In 2024, he published North Star: The Legacy of Jean-Marie Mouchet (FriesenPress, 324 pages). In a recent interview he discussed how he came to write the book.
“Well, what got me started on it was having met him and talked with him forty years ago … forty-five years ago, I guess it is,” he said.
“Basically, I just thought, you know, listening to his philosophy, listening to what he wanted to accomplish and how he was doing it, and knowing what his track record was by that point, in 1981, I thought, you know, there’s a story here that’s a lot deeper than just a guy who’s coaching a bunch of people. So I just sort of hung onto that idea for basically twenty-five or thirty years.”
Mouchet himself was not particularly keen on the idea, having the conviction that the program was more important than he was.
“This book was a long one incubating,” Firth continued. “He’d had other people approach him and ask him if they wanted to do it, and he always said no. And then when I said to him, I think it’s time to write that book, and I’ve still got those interviews we did back in 1980. He thought about it for a while and finally he said, ‘Yeah, okay, let’s do it.’ He just felt everybody was trying to put him up on a pedestal. He didn’t want that, that’s for sure. He didn’t want to be there. He said, ‘That’s not me.’”
Firth’s book begins with Mouchet’s roots in Malbuisson, France, where he was born in 1917, and where he acquired the skills (woodcraft, skiing and marksmanship) that would serve him so well when his vocation (being the youngest son) took him to the priesthood. A love of Jack London’s stories helped guide him to the North, after serving in the French Resistance during World War II.

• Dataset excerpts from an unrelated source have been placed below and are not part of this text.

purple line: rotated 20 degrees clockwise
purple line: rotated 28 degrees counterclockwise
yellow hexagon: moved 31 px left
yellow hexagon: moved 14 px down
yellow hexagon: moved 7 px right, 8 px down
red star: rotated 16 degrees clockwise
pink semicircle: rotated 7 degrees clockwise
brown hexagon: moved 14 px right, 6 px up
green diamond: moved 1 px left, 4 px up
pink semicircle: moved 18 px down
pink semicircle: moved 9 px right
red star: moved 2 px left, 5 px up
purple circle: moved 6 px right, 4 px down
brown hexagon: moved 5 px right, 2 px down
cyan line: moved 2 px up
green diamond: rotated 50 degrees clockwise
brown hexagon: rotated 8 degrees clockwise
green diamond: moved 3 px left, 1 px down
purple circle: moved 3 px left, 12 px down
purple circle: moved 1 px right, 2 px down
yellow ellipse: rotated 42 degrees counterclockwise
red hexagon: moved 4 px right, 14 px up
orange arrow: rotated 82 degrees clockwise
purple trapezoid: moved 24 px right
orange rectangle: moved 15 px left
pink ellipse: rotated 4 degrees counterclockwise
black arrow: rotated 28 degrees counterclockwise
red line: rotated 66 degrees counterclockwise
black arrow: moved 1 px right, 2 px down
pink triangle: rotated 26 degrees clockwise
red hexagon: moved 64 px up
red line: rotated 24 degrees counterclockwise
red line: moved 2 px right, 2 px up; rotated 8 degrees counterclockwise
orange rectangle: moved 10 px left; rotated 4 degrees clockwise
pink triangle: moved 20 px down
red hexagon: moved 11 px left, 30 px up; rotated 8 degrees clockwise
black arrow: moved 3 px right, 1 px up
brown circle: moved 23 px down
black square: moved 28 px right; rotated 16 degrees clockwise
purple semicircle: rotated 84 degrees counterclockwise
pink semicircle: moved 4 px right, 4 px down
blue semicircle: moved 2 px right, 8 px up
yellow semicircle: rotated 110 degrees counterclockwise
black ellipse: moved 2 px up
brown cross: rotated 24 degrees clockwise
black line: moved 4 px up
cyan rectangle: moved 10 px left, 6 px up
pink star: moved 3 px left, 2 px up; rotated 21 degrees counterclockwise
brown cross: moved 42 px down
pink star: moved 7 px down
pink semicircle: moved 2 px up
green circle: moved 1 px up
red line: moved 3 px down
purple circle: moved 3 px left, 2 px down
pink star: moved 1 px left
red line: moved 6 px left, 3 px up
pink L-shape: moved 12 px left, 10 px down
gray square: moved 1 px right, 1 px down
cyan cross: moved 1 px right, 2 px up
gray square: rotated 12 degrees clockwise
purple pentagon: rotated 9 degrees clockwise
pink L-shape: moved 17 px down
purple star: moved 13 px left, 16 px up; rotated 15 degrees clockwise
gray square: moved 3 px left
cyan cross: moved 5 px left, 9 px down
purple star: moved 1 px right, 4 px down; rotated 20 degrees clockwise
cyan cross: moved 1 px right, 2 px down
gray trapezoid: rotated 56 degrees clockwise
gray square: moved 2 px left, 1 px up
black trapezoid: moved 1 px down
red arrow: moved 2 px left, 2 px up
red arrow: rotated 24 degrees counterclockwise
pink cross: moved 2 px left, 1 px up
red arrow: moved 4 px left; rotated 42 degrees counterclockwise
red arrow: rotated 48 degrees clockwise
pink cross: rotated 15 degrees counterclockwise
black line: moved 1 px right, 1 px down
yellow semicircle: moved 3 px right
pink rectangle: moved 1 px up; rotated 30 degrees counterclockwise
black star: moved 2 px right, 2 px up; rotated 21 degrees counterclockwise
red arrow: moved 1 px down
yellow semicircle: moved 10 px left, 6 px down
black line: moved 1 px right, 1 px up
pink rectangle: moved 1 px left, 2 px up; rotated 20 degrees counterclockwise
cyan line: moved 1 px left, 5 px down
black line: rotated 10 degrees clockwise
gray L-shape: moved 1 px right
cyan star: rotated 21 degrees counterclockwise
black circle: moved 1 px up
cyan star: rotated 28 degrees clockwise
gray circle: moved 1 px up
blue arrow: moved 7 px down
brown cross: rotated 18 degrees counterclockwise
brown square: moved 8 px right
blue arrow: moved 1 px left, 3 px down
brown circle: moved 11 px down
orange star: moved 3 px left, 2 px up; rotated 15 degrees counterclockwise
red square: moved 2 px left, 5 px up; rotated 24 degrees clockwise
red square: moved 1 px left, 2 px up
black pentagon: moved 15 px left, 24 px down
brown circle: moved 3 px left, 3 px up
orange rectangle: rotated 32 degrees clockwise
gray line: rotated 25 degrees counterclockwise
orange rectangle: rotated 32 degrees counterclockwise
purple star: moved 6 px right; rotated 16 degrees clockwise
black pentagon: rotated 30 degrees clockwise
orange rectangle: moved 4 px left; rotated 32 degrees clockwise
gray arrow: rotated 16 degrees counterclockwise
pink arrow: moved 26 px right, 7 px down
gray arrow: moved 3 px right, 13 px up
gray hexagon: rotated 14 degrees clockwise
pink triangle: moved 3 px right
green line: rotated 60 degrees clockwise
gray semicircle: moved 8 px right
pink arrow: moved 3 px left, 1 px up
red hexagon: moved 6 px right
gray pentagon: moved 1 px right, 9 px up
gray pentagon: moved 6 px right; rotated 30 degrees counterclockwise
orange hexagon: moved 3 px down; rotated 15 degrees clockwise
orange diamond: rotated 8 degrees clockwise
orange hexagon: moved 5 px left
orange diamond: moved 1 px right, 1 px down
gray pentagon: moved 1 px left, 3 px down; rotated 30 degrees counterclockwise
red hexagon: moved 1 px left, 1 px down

It was during his posting in Telegraph Creek that he began to develop his ideas about skiing, as a way to help Indigenous youth to reconnect with the land and their traditional values, while at the same time providing them with the means to adapt to the social and cultural change that was having an impact on them.
He would develop these ideas much further when he was reposted to Old Crow in the Yukon, in 1955.
“There were a lot of people involved in that TEST program. And when it was at its peak, the people numbered probably in the hundreds, I would think, between participants and parents. Yeah, it was amazing what he managed to encourage and produce from such an out-of-the-way place as Old Crow.”
His students began to be noticed at competitions outside the Yukon.

“Martha Benjamin’s accomplishment brought it out of the shadows, so to speak, when she won that Canadian championship. She’s still around. I chatted with her in January. She still skis a bit and she still goes out and does what she can on the trails, but she is ninety-something years old now.”
Later there would be branches in Inuvik and Whitehorse.
Firth’s book was a finalist for the Canadian Book Club Awards in the Non-Fiction/Education section.
“I don’t know what we ended up with, but we were in the top three, anyways. No, we didn’t win it, but we were a finalist for it. It also won an award from the International Skiing History Association, which is a worldwide body of skiing, snowboarding sports people, and they give out awards each year for books and films about the sport.

“They contacted me and asked me to submit my book to it because they had heard about it. So I did that and ended up winning the award. It’s called the Ullr Award, named after the Norse god of Winter.”
It’s decided by a panel of judges from Europe and North America,
“So that was kind of cool that I won that. Dawn and I went down to Lake Placid to get it, even though we made the vow that we would not go into the United States. We were promised that we would be going to a good Democratic corner of New York State.”
John Firth is the Yukon’s current Story Laureate and an international award-winning author/storyteller who writes about the history, the people and the places of the North. His books include The Caribou Hotel: Hauntings, hospitality, a hunter and the parrot; One Mush: Jamaica’s Dogsled Team; Yukon Sport: An Illustrated Encyclopedia; River Time: Racing the Ghosts of the Klondike Rush; Better Than A Cure: One Man’s Journey to Free the World of Polio (Ramesh Ferris with John Firth); Yukon Quest: The 1000-mile dog sled race through the Yukon and Alaska; and North Star: The Legacy of Jean-Marie Mouchet.
John Firth was awarded the annual Heritage Award from the Yukon Historical and Museums Association, in 2019.